In total, the obtained results support the idea that water transfer in plants in the conditions of increased partial pressure of carbon dioxide and hypoxia (lack of oxygen) reacts by changing the functional activity and/or the number of aquaporins in cells, which begin to work to stabilize the water status under new conditions [97,98].

10. Conclusions

The development and application of the gradient NMR technique in studies of water transport in plants gave new information, which is difficult, and often impossible, to obtain with other methods.
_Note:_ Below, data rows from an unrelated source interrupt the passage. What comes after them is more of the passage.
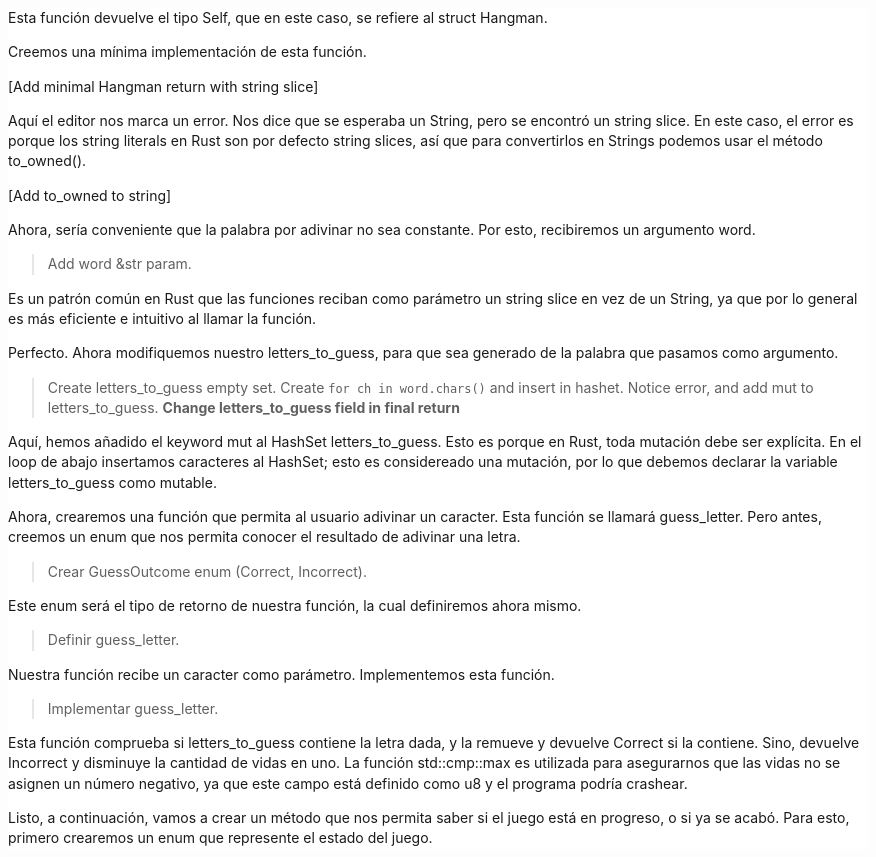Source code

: Esta función devuelve el tipo Self, que en este caso, se refiere al struct
Hangman.

Creemos una mínima implementación de esta función.

[Add minimal Hangman return with string slice]

Aquí el editor nos marca un error. Nos dice que se esperaba un String, pero
se encontró un string slice. En este caso, el error es porque los string literals
en Rust son por defecto string slices, así que para convertirlos en Strings
podemos usar el método to_owned().

[Add to_owned to string]

Ahora, sería conveniente que la palabra por adivinar no sea constante. Por esto,
recibiremos un argumento word.

> Add word &str param.

Es un patrón común en Rust que las funciones reciban como parámetro un string
slice en vez de un String, ya que por lo general es más eficiente e intuitivo
al llamar la función.

Perfecto. Ahora modifiquemos nuestro letters_to_guess, para que sea generado
de la palabra que pasamos como argumento.

> Create letters_to_guess empty set.
> Create `for ch in word.chars()` and insert in hashet.
> Notice error, and add mut to letters_to_guess.
> **Change letters_to_guess field in final return**

Aquí, hemos añadido el keyword mut al HashSet letters_to_guess. Esto es porque
en Rust, toda mutación debe ser explícita. En el loop de abajo insertamos
caracteres al HashSet; esto es considereado una mutación, por lo que debemos
declarar la variable letters_to_guess como mutable.

Ahora, crearemos una función que permita al usuario adivinar un caracter.
Esta función se llamará guess_letter. Pero antes, creemos un enum que nos
permita conocer el resultado de adivinar una letra.

> Crear GuessOutcome enum (Correct, Incorrect).

Este enum será el tipo de retorno de nuestra función, la cual definiremos
ahora mismo.

> Definir guess_letter.

Nuestra función recibe un caracter como parámetro. Implementemos esta función.

> Implementar guess_letter.

Esta función comprueba si letters_to_guess contiene la letra dada, y la remueve
y devuelve Correct si la contiene. Sino, devuelve Incorrect y disminuye la
cantidad de vidas en uno. La función std::cmp::max es utilizada para asegurarnos
que las vidas no se asignen un número negativo, ya que este campo está definido
como u8 y el programa podría crashear.

Listo, a continuación, vamos a crear un método que nos permita saber si el juego
está en progreso, o si ya se acabó. Para esto, primero crearemos un enum
que represente el estado del juego.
The non-invasiveness of the method, sensitivity to fine movements at the atomic-molecular level, advanced methods for selective control of water flows through different transport paths, the ability to work with samples in a wide range of their structural organization from the submolecular level to intact plants, the ability to carry out measurements

Simultaneously with external influences (positive and negative pressure with a change in the composition of gases, temperature, physiologically active and membrane-active compounds, electromagnetic radiation, etc.) put this method in a special place among other methods used in biomedical studies.

As applied to the study of plants, the unique opportunities of gradient NMR were manifested in the study of water transport through the symplastic system of plants. Indeed, prior to the application of the gradient NMR technique with paramagnetic doping into the extracellular space of the tissue, there was no possibility to selectively study the diffusion transfer of water from cell to cell through the symplast or through the plasmodesmata. At one time, the lack of the possibility of experimental selection of symplast transfer forced, in the known model of composite water transport, the combination of the transmembrane and symplastic pathways into one transcellular pathway, and the authors of the MESNA model for quantitative assessment of the water flow in the radial direction of the root emphasize the urgent need for the development of methods for selective control of the transfer through the symplast. The stages of development and application of gradient NMR in studies of water transport in plants presented in this review demonstrate the nontrivial capabilities of the method and its potential for further development.